Suena un despertador en un cuarto mínimo, apenas iluminado por una estufa eléctrica. Lucho (Pablo Cedrón) se despierta, maquinalmente se pone un cuello de lana, las botas y arranca el día. Así se inician todos los días del protagonista de Boca de Pozo, la segunda película del director Simón Franco.
Filmada íntegramente en Comodoro Rivadavia, la historia da cuenta de las «dos vidas» del protagonista, un trabajador del petróleo que pasa la mayor parte del tiempo en el campamento (la torre) incorporado a una rutina de trabajo mecánica, predecible y, por eso mismo, extrañamente tranquilizadora.
Lucho comparte el tráiler del campamento con Gary (Nicolás Saavedra) un joven chileno con quién más que una rutina de trabajo ha desarrollado una relación que fluye en armonía. Los días se suceden iguales hasta que una mañana una huelga con abandono del lugar de trabajo los hace volver a casa. Entonces, el relato se parte en dos.

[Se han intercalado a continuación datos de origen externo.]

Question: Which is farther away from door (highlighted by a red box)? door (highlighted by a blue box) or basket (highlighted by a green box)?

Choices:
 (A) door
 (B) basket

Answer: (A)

Lucho tiene una esposa, un hijo, una novia (un amor), una casa confortable -que hay que terminar-, una madre, varias deudas de juego, dos celulares, una gran angustia frente a la vuelta a casa que sólo puede enfrentar con una línea de cocaína encima.

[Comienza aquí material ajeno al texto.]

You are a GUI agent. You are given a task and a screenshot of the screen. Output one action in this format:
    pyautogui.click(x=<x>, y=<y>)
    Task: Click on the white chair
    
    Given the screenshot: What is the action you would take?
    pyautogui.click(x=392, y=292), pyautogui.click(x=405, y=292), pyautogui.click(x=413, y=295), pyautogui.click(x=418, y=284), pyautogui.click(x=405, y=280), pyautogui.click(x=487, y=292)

De pronto este hombre es otro hombre, la simpleza de los días predecibles desaparece y frente a él no queda nada de dónde agarrarse. Apenas llega a la ciudad visita a su novia y es con ella con quien juega un «escape hacia el futuro» (la posibilidad de irse juntos a Neuquén); ella, desde una lógica absolutamente práctica, le responde que «acá ya tenemos todo armado», su vida, la de ella, y él no se rinde. «Podemos armar todo de nuevo en cualquier lado», le dice y en esa escena se cuela con sutileza su hartazgo, su queja mansa y resignada como casi todo en él.
Después solo le queda volver a casa donde lo esperan los reproches y los planteos; algunas cosas se han salido de control: las deudas de juego, la existencia de otra mujer, la ausencia de un hombre en la casa y así. Lucho no responde, no enfrenta, sólo se va. A esto le sucederá una noche de casino, el encuentro con Gary en un karaoke donde se emborracharán casi hasta el desmayo y la vuelta a una casa familiar en dónde no logra encajar. En el ínterin, Lucho, borrachísimo, le dejará cientos de mensajes a su novia. El personaje parece llegar un clímax de patetismo y soledad que, finalmente, acepta.

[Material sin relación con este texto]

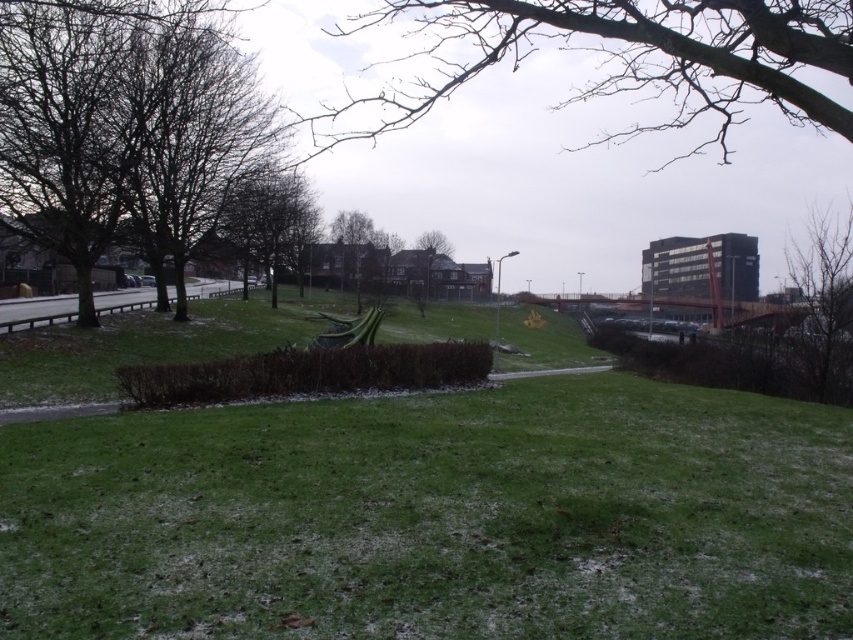
You are standing in the park and looking towards the buildings. Which of the two objects, the bare branches at left or the bare branches at upper center, is closer to you?

The bare branches at left are closer to you because the bare branches at upper center is behind bare branches at left.

You are a bird looking for a place to perch. You see the bare branches at left and the bare branches at upper center. Which set of branches would you choose if you prefer smaller perches?

The bare branches at left has a smaller size compared to bare branches at upper center, so you should choose the bare branches at left for a smaller perch.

En algunos momentos, Boca de Pozo parece dialogar con Liverpool de Lisandro Alonso, pero hay algo en la película de Franco que no termina de cerrar: una cierta asepsia de las sensaciones que en el relato de Alonso eran absolutamente demoledoras.
Pablo Cedrón es una máscara que por momentos se caricaturiza en gestos poco felices y la expresividad de su rostro aparece desaprovechada en una construcción demasiado rígida. Este recurso se hace evidente en la escena en la que Lucho le regala un juego de video a su hijo y un atisbo de disfrute se percibe en su mirada al ver al niño contento pero, cuando se aleja y lo observa a la distancia, su rostro expresa una extrañeza absoluta frente a toda la situación, frente a ese lugar, a los roles que ocupan, frente a esa vida. Ese es un tono muy preciso que casi no aparece en el resto del relato y que da cuenta perfectamente de la tesis que impulsa la película: esa marcada ausencia de los hombres con trabajos que los obligan a pasar largas temporadas lejos de su familia, la imposibilidad de construir vínculos, la ajenidad que le produce todo aquello que, en teoría, ellos han construido y deberían referenciarlos.
Finalmente la huelga se levanta, Lucho vuelve al tráiler, al despertador, a la estufa eléctrica, al cuello de lana, a las botas y a la torre. La vida sigue y nada cambia ni se resuelve.
Boca de pozo (Argentina, 2014), de Simón Franco, c/Pablo Cedrón, Nicolás Saavedra, Paula Kohan, 82′.